После этого нам остается только обратить сложение, чтобы получить вычитание, временно отрицательное сложение - ни больше, ни меньше. На следующем этапе мы продолжаем использовать умножение и деление как кратчайшие пути к все более сложным сложениям и вычитаниям. И так далее, и так далее. Но мы никогда не покидаем этернализм в рамках математики, которая, конечно, в конечном счете является прикладным этернализмом par excellence. Однако мобилистское существование вне математических построений не обращает на это никакого внимания; оно ничуть не более математично, чем этерналистское. Все подобные вещи - лишь иллюзорные представления, питаемые нашими неадекватными, хотя и функциональными средствами навигации в суматохе существования. Здесь важно отметить, что математика не отделяет себя от физики как некое последнее по времени возникновение - для этого не нужна такая внезапно возникшая мистическая степень сложности - скорее, это разделение происходит в тот самый момент, когда математика вообще начинает использоваться. Структурированная фантазия отправляется в одном направлении, хаотичная реальность - в другом. Мы живем в радикально реляционистской вселенной - не в математической. Мы не должны следовать за аутичным Платоном и принимать заманчивые упрощения и причудливые симметрии математики за бесконечно сложную реальность как таковую. Математика - это всего лишь наш вечный способ понять мобилистскую среду, которая постоянно ускользает от наших описаний, и в конце концов это должно относиться и к математическим формулам как таковым, которые становятся осязаемыми в трансфинитной математике Георга Кантора. По мнению британского философа и математика Бертрана Рассела, одного из самых выдающихся учеников Уайтхеда, Кантору удалось создать науку о бесконечности. Синтетизм может только согласиться с этим и, если ничего другого не остается, поблагодарить за вдохновляющие метафоры.
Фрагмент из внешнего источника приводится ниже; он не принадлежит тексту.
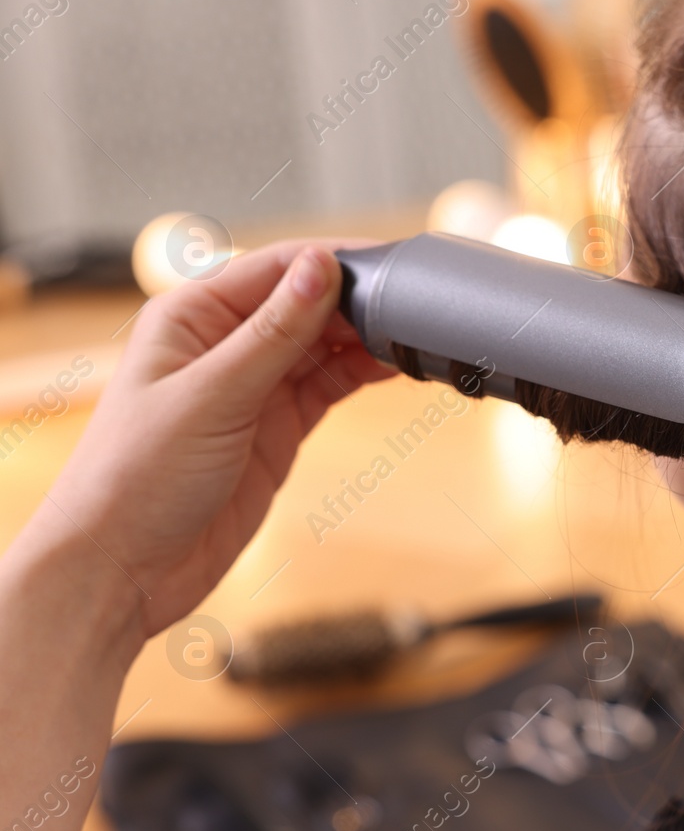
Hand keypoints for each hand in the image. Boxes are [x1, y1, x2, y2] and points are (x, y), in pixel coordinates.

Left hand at [37, 240, 393, 636]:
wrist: (124, 569)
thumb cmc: (133, 479)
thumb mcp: (212, 396)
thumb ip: (273, 333)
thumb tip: (320, 266)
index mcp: (190, 316)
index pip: (276, 268)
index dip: (333, 261)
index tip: (388, 263)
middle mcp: (222, 343)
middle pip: (307, 302)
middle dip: (358, 302)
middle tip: (412, 307)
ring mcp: (253, 387)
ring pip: (324, 344)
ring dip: (366, 339)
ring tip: (412, 337)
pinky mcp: (277, 428)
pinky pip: (329, 386)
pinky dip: (362, 375)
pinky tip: (393, 367)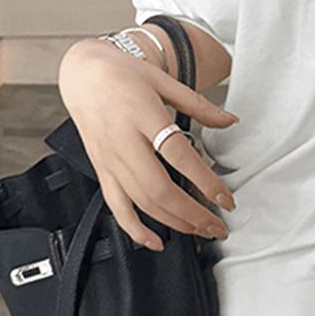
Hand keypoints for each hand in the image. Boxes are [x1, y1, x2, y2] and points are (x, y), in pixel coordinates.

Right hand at [58, 38, 238, 250]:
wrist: (84, 74)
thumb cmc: (124, 75)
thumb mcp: (165, 81)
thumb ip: (199, 105)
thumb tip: (230, 120)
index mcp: (144, 116)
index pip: (179, 156)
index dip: (205, 181)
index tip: (226, 199)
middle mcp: (124, 142)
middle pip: (159, 189)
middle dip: (192, 214)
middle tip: (217, 226)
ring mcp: (110, 159)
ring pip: (140, 202)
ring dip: (172, 222)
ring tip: (199, 230)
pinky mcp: (101, 170)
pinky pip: (116, 206)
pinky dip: (134, 228)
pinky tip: (154, 241)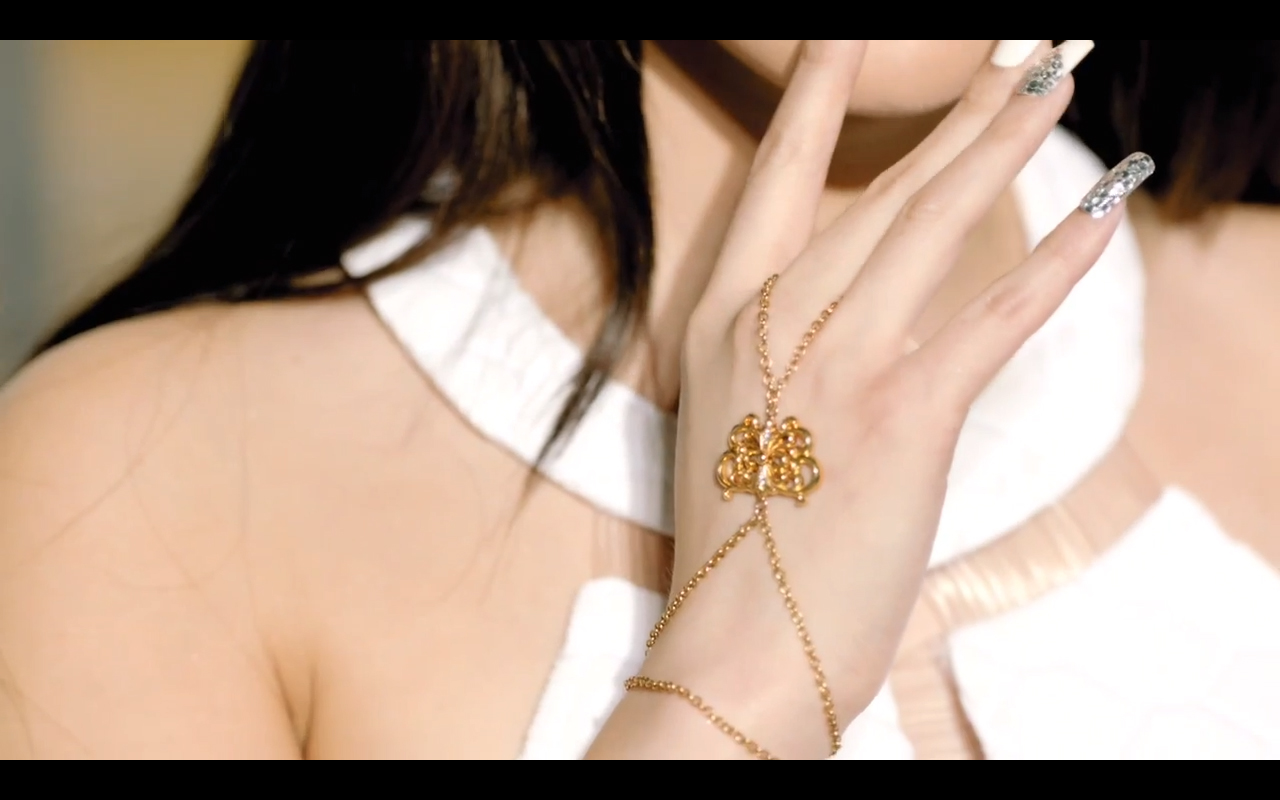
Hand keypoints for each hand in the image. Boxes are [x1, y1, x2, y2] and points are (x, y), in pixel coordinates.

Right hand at [592, 38, 1138, 758]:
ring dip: (999, 144)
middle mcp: (770, 319)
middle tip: (1015, 55)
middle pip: (878, 190)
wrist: (734, 646)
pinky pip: (993, 317)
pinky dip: (1056, 263)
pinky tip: (1102, 214)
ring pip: (930, 223)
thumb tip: (833, 328)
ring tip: (1051, 83)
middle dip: (954, 115)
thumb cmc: (733, 550)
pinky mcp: (903, 414)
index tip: (844, 37)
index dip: (814, 101)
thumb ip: (777, 361)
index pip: (773, 182)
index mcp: (719, 321)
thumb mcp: (732, 429)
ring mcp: (835, 361)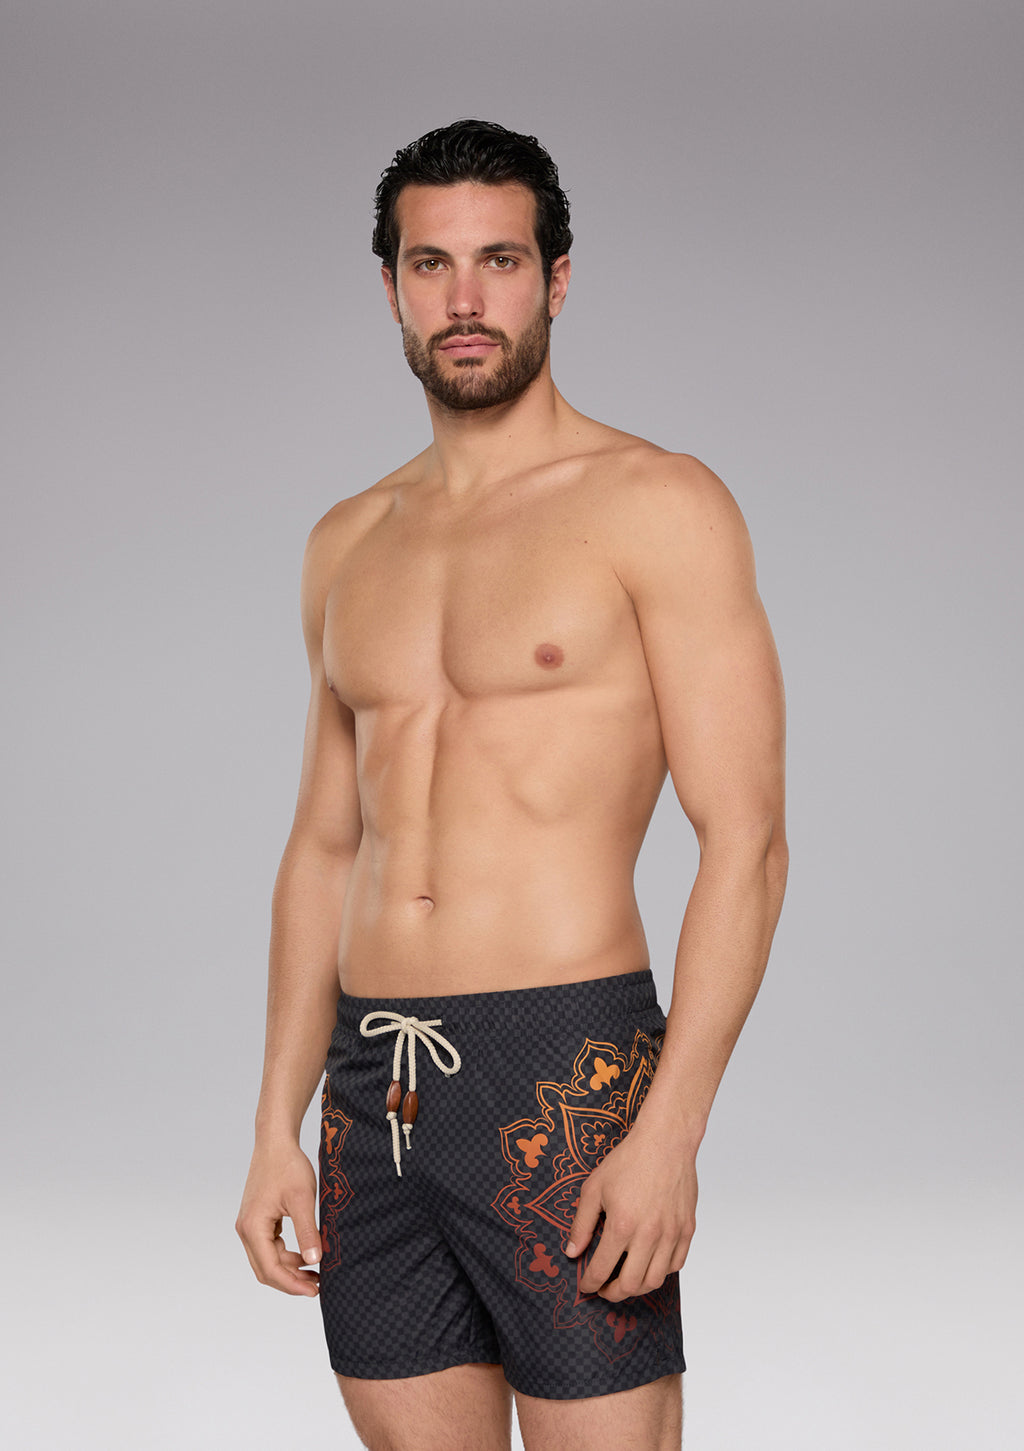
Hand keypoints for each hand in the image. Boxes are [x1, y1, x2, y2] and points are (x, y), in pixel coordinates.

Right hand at [236, 1140, 321, 1296]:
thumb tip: (314, 1261)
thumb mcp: (303, 1199)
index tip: (314, 1290)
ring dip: (289, 1269)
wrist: (275, 1142)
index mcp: (253, 1227)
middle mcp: (246, 1230)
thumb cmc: (288, 1166)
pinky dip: (286, 1256)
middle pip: (265, 1269)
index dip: (292, 1284)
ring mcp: (250, 1225)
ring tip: (316, 1273)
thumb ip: (307, 1232)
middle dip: (290, 1281)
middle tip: (317, 1286)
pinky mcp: (257, 1220)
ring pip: (267, 1260)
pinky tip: (306, 1255)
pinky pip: (269, 1247)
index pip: (270, 1269)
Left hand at [564, 1116, 696, 1301]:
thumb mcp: (594, 1188)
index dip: (590, 1283)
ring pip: (655, 1280)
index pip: (602, 1269)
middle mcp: (649, 1235)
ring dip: (637, 1288)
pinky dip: (661, 1272)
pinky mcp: (687, 1229)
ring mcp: (672, 1234)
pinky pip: (676, 1264)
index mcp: (622, 1225)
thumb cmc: (629, 1160)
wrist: (666, 1141)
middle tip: (605, 1289)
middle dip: (613, 1293)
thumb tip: (572, 1253)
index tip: (586, 1285)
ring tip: (626, 1281)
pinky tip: (649, 1264)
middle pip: (631, 1285)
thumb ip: (581, 1224)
Согласно реляционизму, как утверждает шведский философ религии Матц Хаммарстрем, между человеком и его окружением всегда преобладает внутридействующая взаимозависимость. Или, выражаясь феноменологически: не существует реальной границы между ближним и окружающим миром человека. Все явления, с которыми сталкивается человек, уже включают его самого онтологически. Тогда даже эпистемология, а в конечном счете и этика, должны подчиниться этому факту. Знание об окружающем мире невозможно без того, чтобы сам человек не был неотъемлемой частью объекта этого знания, реляционного феномена, участие которого должно постоянно дисконтироваться в каждом этернализированном расчете. Именно здесь Платон и его математика радикально расходятся с мобилистским мышлением. Для Платона дуальность, которую предлагает математика, является фундаментальной данностью для онтологии, но бытие не содержит таких дуальностей за пределами мира математики. Феномены могут быть диахроническими по отношению друг к другу, но это само по себе не означает, что они двойственны, во что нас заставляет верить математика. Два явления могут возникать одновременно или в одной и той же области, но никогда - одновременно. И наоборот: если две вещи возникают либо в разные моменты времени, либо в разных местах, они тем самым автоматически всегда являются разными явлениями.
Гераклит - первый человек в истории, который серьезно осознал и сформулировал это. Его вселенная вертикальна и рассматривает контекст как первичный. Парменид отвечает ему горизонтальной вселенной, в которой первичны последовательности. Не степень истинности этих утверждений определяет, какая из этих ветвей доминирует на философской арене, а то, насколько хорошо они соответствуют и адаптируются к господствующим структурам власти. Таким образом, не что иное, как полезность мировоззрения Парменида для феодальной и капиталистической элит, обеспечивает ему доминирующий статус, вплоть до появления реляционизма Уайтхеда и Бора, когда, спустя столько времени, Гераклит оказывается прав - по крайней мере, на данный момент. Три знаменитые цивилизационные основы Просвещения - индивид, атом и капитал - и первозданные формы субъекта и объекта Канта уходят своими корнями к Пармениду. В то же время сетевая динамическая революция вырывает ковер из-под ног индивидуализма и атомизма, а также капитализма, и тем самым из всего наследия Парменида.